Henry Grimes’s (’54, double bass) fall schedule included a four-night residency with the Chicago Modern Orchestra Project and a 30-minute solo improvisation in Aldo Tambellini’s installation Black Zero at the Chelsea Art Museum in New York City. His schedule also includes performances in England, the Netherlands, France, Hungary, and Germany. For a complete list of performances, visit
Kenneth Bennett Lane (’51, voice) will be performing two solo recitals at the Lake Hiawatha, N.J., branch of the Parsippany Public Library. The first, on November 5, will feature “catchy, upbeat melodies,” Lane wrote; his three-hour concert on December 3 will be titled Love as Expressed in All the Vocal Music Formats.
Doris Pines (Diploma ’47, Postgraduate Diploma ’49, piano) is a real estate broker with Century 21 on Long Island and also coaches performance-quality pianists.

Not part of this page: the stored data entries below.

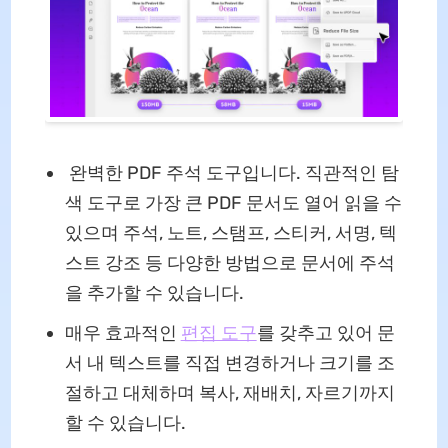
완벽한 PDF 주석 도구입니다. 직관적인 탐
색 도구로 가장 큰 PDF 문서도 열어 읽을 수
있으며 주석, 노트, 스탬프, 스티커, 서명, 텍
스트 강조 등 다양한 방법으로 문서에 주석
을 추가할 수 있습니다.
매우 효과적인
편집 도구
를 갖추고 있어 문
서 내 텍스트를 직접 변경하거나 크기를 조
절하고 대체하며 복사, 재배치, 자르기까지
할 수 있습니다.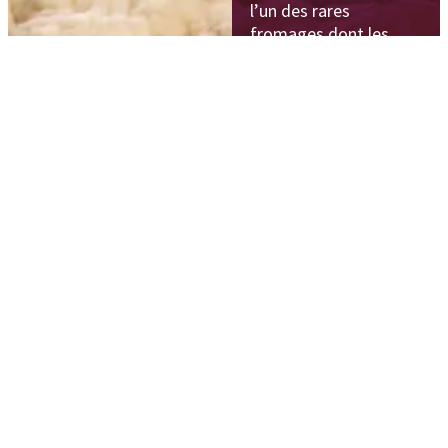
l’un des rares
fromages dont les
principes originaux de
fabrication n’ont
quasiment pas changé
et sont toujours
appliqués de nos jours.
Dès son arrivée à la
fromagerie, le lait
entier est monté en
température (25 à
30 °C) afin de subir une
légère maturation.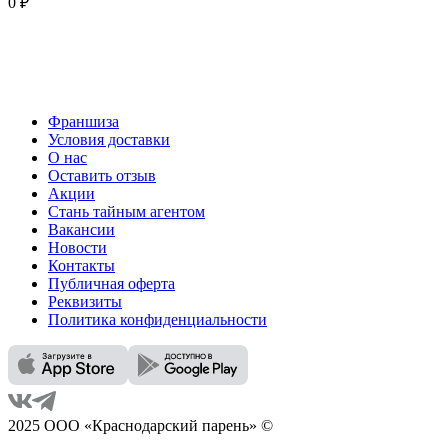
0 ₽
Франшиза
Условия доставки
О нас
Оставить отзыв
Акции
Стань тайным агентом
Вакансии
Новости
Контакты
Публичная оферта
Реквизиты
Политика конфиденциальности
2025 ООО «Краснодарский парень» ©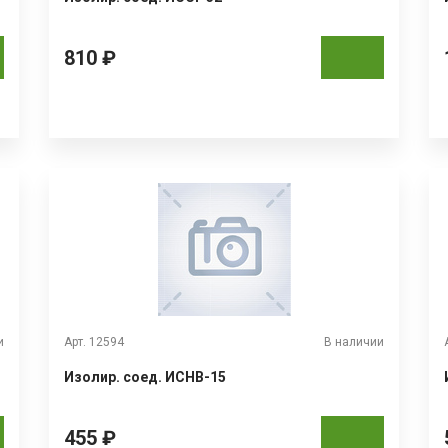
810 ₽
и
Арт. 12594
В наличии
Изолир. соед. ИСНВ-15
455 ₽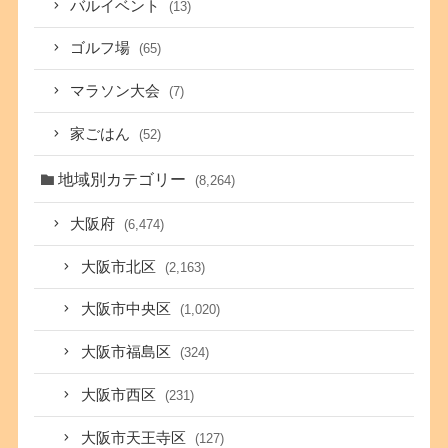
バルイベント
(13)
ゴルフ場
(65)
マラソン大会
(7)
家ごはん
(52)
地域別カテゴリー
(8,264)
大阪府
(6,474)
大阪市北区
(2,163)
大阪市中央区
(1,020)
大阪市福島区
(324)
大阪市西区
(231)
大阪市天王寺区
(127)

Christian “Al” Jensen (’46, oboe) writes that he attended Juilliard for two years and served in the Army Air Force before moving back to his hometown, Dallas. Before leaving New York, Jensen played oboe with the NBC Symphony “as a result of Harold Gomberg’s recommendation as he was my teacher and best friend.” (Gomberg was on the Juilliard oboe faculty from 1947 to 1977). Jensen graduated from Southern Methodist University in 1948 and then moved to Enid, Okla., where he opened a music store that he closed in 2007 after his wife of 55 years became ill. He was a professor of oboe at Phillips University in Enid from 1969 to his retirement, in 1995, and in 2010 became an adjunct professor of oboe at Northwestern Oklahoma State University in Enid and Alva. Jensen, who received the Oklahoma governor’s arts award in 1984, reports that he is “still teaching, playing, and feeling great,” and that he has 11 oboe students. “Juilliard has always opened so many doors for me.”
In July, Bernard Zaslav’s (Diploma ’46, violin) memoir, The Viola in My Life: An Alto Rhapsody, was published by Science & Behavior Books. The book comes with two full-length CDs with recordings by the Zaslav Duo and various string quartets of which Zaslav has been a member.